**Requirement**: When you reach the line that contains "X26404382Y616512D01*" in the data below, start reproducing lines exactly, and stop after the line that contains "X26644235Y13456245D01*".

**The records**:
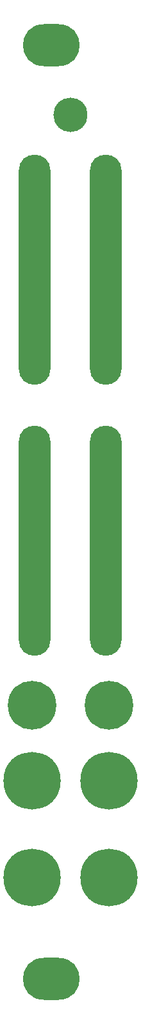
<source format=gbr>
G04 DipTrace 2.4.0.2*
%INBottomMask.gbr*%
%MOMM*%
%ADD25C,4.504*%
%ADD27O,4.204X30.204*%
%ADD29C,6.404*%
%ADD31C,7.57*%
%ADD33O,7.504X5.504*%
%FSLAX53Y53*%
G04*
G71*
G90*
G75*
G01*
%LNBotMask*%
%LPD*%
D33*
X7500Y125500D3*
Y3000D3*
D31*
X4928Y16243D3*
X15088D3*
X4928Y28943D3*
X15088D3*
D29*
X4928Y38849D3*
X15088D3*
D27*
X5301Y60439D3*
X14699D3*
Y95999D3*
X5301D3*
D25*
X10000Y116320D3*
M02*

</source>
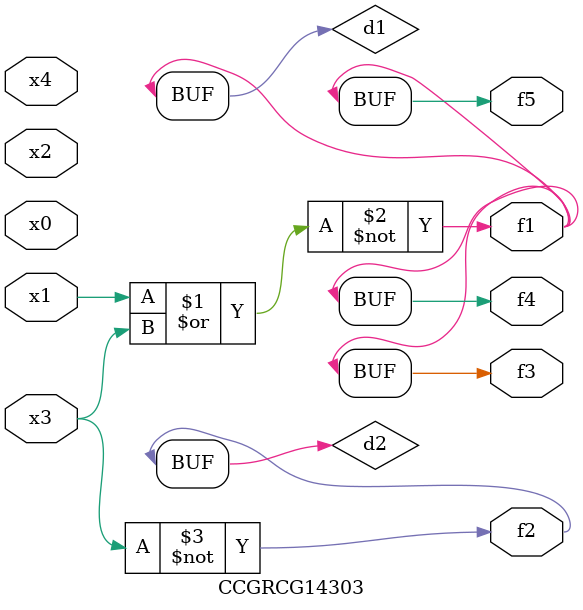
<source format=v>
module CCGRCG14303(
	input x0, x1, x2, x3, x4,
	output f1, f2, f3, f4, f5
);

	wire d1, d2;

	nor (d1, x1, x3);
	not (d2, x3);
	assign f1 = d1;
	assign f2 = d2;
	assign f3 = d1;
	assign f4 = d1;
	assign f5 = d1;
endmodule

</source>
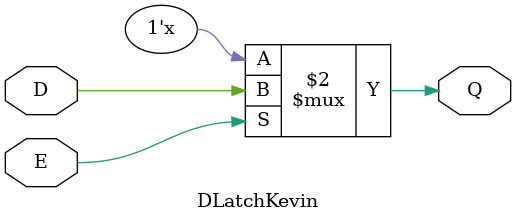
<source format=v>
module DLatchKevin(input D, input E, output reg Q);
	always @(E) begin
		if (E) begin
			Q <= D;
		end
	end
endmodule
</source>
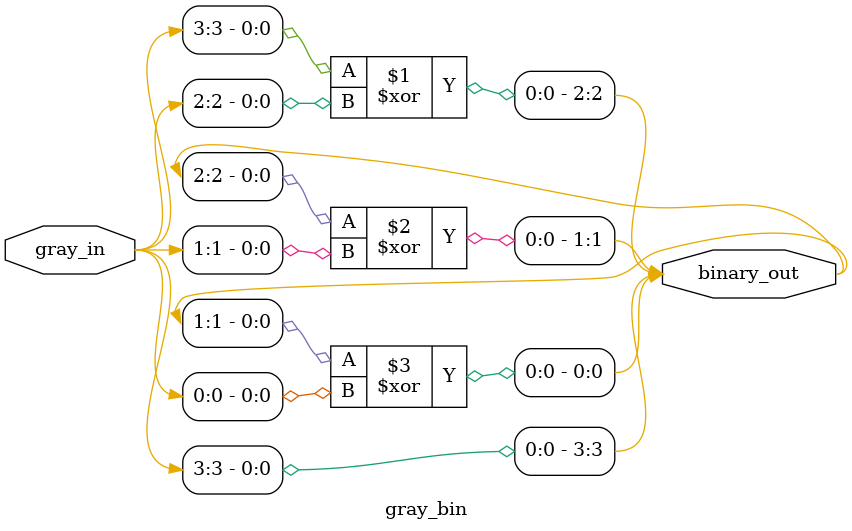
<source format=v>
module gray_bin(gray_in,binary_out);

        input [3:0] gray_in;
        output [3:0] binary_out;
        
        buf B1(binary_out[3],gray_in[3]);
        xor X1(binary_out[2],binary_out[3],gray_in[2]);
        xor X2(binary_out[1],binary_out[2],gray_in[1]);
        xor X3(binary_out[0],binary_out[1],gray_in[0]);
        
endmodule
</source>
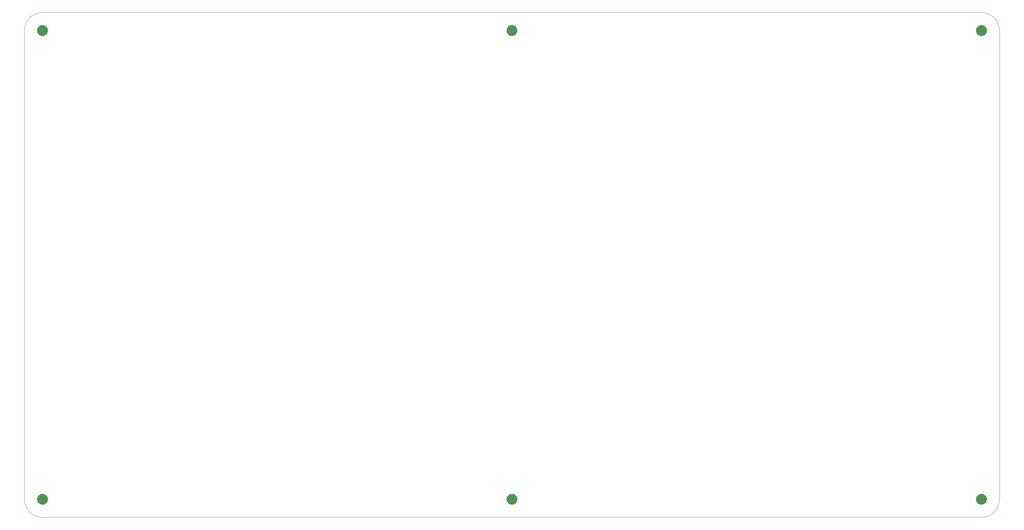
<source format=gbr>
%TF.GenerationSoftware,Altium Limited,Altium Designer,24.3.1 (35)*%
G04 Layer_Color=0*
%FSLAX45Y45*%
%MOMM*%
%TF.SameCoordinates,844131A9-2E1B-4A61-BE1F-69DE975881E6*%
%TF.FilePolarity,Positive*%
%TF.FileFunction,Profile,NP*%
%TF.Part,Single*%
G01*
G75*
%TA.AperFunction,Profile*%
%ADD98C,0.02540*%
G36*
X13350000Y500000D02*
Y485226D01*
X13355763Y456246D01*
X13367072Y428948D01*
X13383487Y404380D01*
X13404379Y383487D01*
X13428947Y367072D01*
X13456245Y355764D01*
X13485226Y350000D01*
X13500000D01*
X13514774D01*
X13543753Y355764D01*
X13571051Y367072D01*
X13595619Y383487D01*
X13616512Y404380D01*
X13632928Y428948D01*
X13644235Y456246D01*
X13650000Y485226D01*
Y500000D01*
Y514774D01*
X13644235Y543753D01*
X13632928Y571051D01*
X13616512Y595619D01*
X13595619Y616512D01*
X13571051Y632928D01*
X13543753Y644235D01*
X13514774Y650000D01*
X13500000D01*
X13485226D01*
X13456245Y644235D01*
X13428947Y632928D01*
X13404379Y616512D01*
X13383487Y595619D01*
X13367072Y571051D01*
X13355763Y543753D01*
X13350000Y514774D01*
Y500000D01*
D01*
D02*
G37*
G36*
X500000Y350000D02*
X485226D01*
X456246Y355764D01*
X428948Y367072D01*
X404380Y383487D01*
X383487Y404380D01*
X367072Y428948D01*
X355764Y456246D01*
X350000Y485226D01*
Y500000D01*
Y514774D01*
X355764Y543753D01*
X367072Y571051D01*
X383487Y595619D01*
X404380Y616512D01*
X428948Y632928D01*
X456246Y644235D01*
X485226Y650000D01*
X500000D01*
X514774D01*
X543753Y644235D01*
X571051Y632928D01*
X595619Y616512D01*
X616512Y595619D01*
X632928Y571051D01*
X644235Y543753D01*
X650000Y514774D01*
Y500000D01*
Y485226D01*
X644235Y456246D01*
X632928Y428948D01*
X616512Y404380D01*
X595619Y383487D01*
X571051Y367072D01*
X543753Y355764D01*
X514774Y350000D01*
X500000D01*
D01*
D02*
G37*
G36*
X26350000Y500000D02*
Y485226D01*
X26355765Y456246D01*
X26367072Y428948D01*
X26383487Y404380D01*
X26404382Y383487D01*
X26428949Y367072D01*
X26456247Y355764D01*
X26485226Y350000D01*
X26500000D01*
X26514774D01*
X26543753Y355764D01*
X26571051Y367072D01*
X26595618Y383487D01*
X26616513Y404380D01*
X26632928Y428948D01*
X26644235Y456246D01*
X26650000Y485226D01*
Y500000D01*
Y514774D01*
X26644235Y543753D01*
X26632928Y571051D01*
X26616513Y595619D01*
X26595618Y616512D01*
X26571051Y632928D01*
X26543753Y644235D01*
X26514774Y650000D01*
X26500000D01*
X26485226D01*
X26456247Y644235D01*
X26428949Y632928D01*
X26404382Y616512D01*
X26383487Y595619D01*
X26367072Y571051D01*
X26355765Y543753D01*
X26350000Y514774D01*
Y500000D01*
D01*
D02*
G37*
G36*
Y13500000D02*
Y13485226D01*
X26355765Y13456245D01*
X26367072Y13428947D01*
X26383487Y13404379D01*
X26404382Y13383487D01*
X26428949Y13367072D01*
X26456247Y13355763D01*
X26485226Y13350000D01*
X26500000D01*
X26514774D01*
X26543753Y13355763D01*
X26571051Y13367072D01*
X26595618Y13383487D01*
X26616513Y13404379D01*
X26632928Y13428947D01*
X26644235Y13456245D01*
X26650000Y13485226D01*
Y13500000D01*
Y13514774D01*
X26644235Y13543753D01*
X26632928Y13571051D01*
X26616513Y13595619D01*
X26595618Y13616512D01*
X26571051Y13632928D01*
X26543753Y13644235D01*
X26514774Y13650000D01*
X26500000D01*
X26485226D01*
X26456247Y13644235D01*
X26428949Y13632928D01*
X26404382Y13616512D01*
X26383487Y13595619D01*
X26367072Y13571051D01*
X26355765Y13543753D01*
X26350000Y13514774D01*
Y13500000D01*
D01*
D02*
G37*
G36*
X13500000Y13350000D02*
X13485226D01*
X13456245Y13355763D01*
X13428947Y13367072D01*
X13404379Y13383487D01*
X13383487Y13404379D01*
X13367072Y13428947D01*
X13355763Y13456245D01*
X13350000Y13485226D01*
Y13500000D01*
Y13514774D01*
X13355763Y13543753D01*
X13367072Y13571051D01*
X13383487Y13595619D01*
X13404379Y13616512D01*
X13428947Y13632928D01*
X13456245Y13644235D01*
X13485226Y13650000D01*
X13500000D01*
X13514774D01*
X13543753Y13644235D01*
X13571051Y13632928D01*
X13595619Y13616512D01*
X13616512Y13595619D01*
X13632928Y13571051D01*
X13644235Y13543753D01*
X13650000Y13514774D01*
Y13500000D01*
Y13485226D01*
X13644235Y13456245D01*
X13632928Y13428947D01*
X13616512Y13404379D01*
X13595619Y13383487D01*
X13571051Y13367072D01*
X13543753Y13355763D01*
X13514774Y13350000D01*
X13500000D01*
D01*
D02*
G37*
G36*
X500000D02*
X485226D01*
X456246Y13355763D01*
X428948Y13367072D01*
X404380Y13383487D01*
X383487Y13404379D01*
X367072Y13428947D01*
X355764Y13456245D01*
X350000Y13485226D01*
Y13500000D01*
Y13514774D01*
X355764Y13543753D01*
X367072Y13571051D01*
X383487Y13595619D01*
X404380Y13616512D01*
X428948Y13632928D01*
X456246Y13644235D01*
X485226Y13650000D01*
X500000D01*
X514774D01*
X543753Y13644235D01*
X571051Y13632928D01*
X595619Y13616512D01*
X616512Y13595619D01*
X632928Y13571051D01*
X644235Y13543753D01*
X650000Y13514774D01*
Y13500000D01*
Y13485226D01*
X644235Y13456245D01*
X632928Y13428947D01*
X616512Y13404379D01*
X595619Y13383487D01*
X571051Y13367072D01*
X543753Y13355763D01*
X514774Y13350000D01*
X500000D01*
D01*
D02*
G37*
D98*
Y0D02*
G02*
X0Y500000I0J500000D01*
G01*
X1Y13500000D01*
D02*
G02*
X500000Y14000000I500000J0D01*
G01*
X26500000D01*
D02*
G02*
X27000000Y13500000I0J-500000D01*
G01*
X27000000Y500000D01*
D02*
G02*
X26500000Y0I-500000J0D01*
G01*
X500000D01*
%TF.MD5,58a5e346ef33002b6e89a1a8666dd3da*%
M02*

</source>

**Expected answer**:
X26404382Y616512D01*
X26383487Y595619D01*
X26367072Y571051D01*
X26355765Y543753D01*
X26350000Y514774D01*
Y500000D01*
D01*
D02*
G37*
G36*
Y13500000D02*
Y13485226D01*
X26355765Y13456245D01*
X26367072Y13428947D01*
X26383487Y13404379D01*
X26404382Y13383487D01*
X26428949Y13367072D01*
X26456247Y13355763D01*
X26485226Y13350000D01*
X26500000D01*
X26514774D01*
X26543753Y13355763D01*
X26571051Y13367072D01*
X26595618Y13383487D01*
X26616513Y13404379D01*
X26632928Y13428947D01*
X26644235Y13456245D01*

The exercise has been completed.